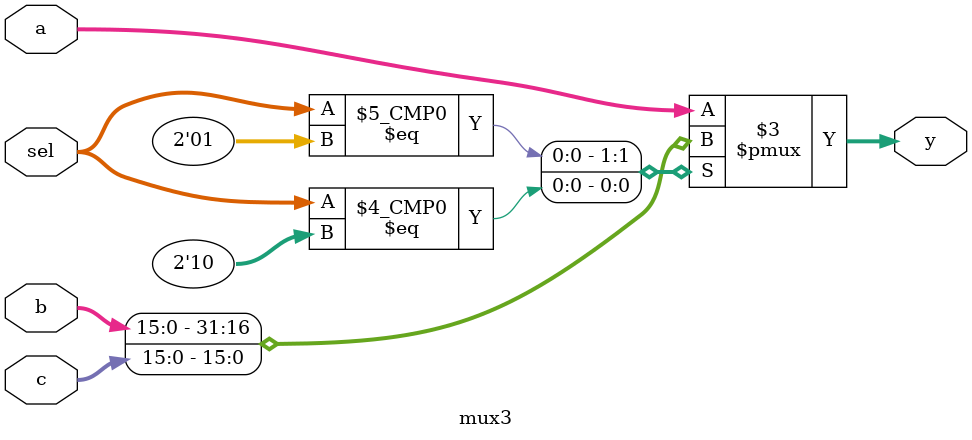
<source format=sv>
module mux3(
    input  logic [15:0] a,
    input  logic [15:0] b,
    input  logic [15:0] c,
    input  logic [1:0] sel,
    output logic [15:0] y
);
always_comb begin
    unique case (sel)
        2'b00: y = a;
        2'b01: y = b;
        2'b10: y = c;
        default: y = a; 
    endcase
    end
endmodule

</source>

**REQUEST:** Pull out each line of the entries that contains "input".

**TASK OUTPUT:**
    input  logic [15:0] a,
    input  logic [15:0] b,
    input  logic [15:0] c,
    input  logic [1:0] sel,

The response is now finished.